Neural Graphics: From First Principles to Performance

April 30, 2025

Shannon Woods, NVIDIA, Slang Working Group Chair

In my last blog post, I gave an introduction to how gradient descent is used to drive gaussian splatting representations– essentially, going through a list of blobs in 2D space, calculating their color values at a specific texture coordinate, and blending them together, and iteratively adjusting them to be as close as possible to an ideal target image. Notably, this simplified version had significant performance and quality limitations. In this post, I’ll take you through the changes needed to go from that simple pedagogical example to an implementation that achieves real-time performance.

A More Efficient Algorithm

The key limitation of our previous implementation was that it evaluated every gaussian blob for every pixel. This is extremely inefficient since most gaussians only affect a small region of pixels. We can do much better by breaking this into three logical steps:

For each gaussian, determine which tiles of the image it will affect (coarse rasterization)
For each tile, sort its affecting gaussians back-to-front
For each pixel in the tile, accumulate the color contributions only from gaussians that affect that tile (fine rasterization)

While we could implement these as separate compute kernels, we can achieve better performance by combining them into a single kernel using workgroup-level collaboration between threads. Let’s look at how this works.

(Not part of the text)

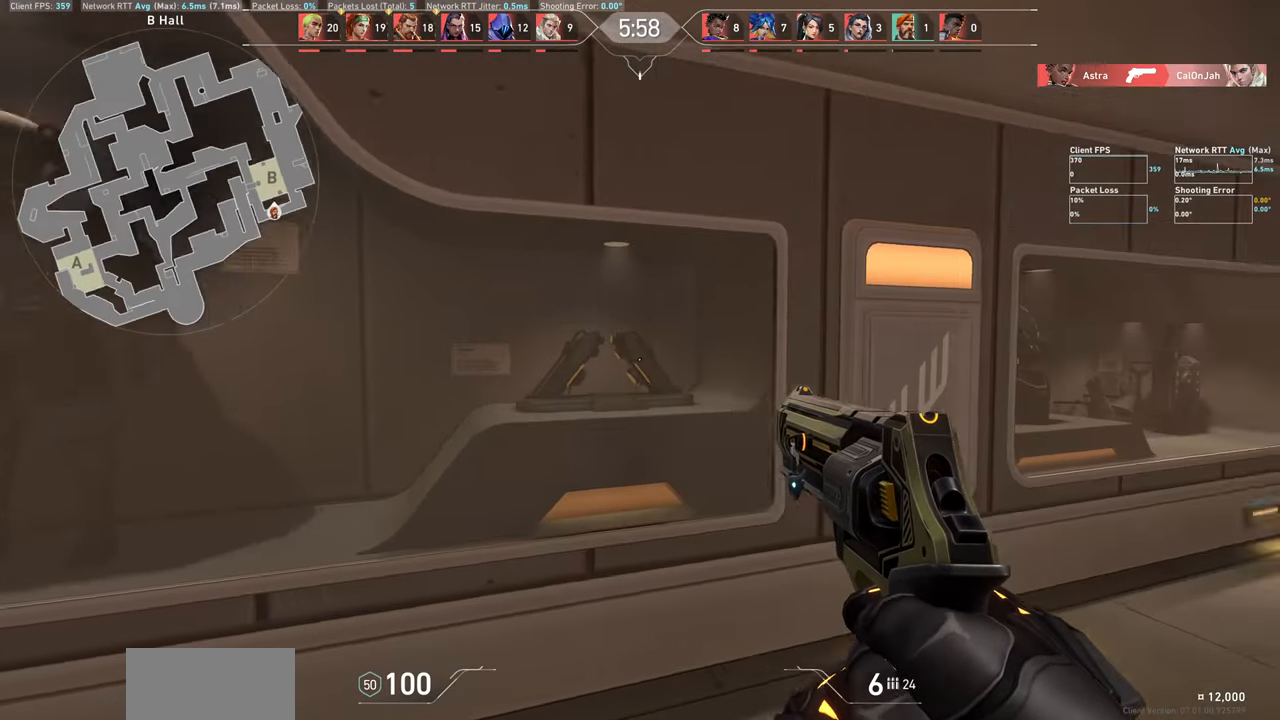
{"keys": ["d", "w"], "mouse": [], "events": [[233, "w", "down"]]}
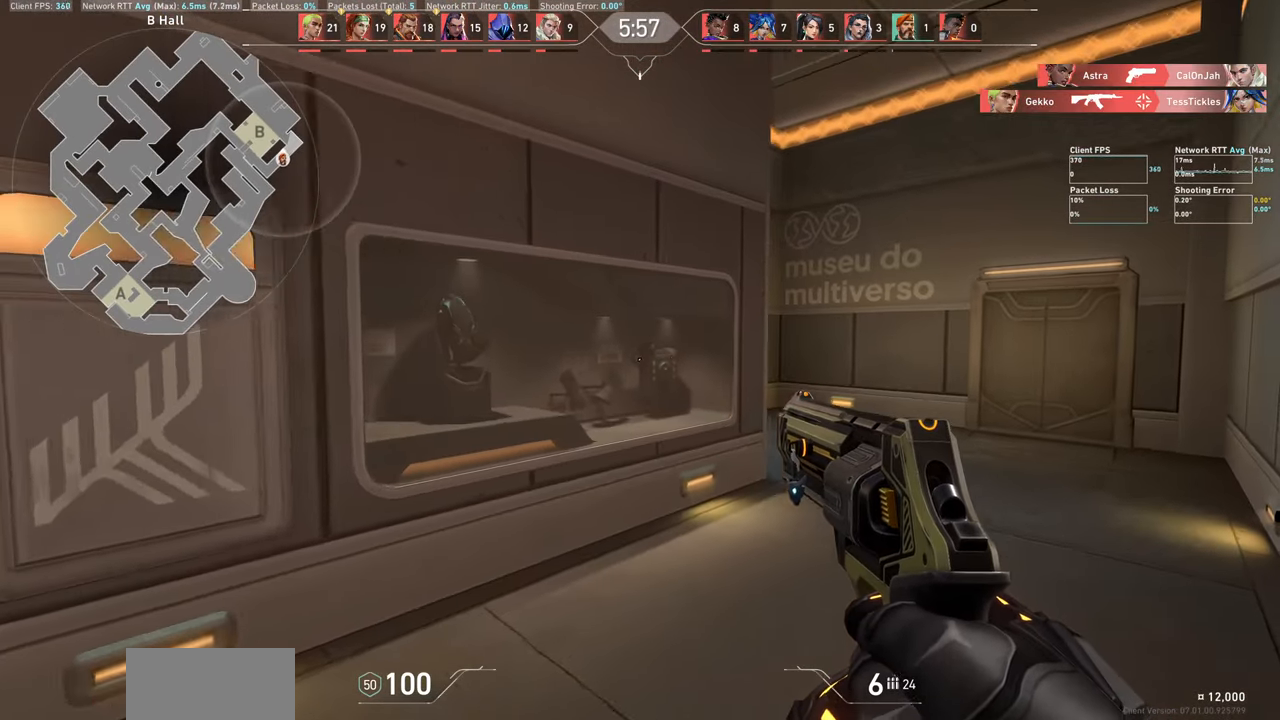
{"keys": ["d", "w"], "mouse": [], "events": []}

Tile-based Rasterization with Workgroups

The core optimization in our approach is to divide the image into tiles, where each tile is processed by a compute workgroup - a collection of threads that execute together and can share data efficiently. This allows us to:

Build a per-tile shortlist of only the gaussians that affect that tile
Sort just those gaussians that affect the tile
Process pixels within the tile using only the relevant gaussians

A workgroup is a collection of threads that execute simultaneously on the same compute unit. These threads can collaborate using special operations and share data quickly through a small amount of on-chip memory. We’ll use this capability to efficiently build and process our per-tile gaussian lists.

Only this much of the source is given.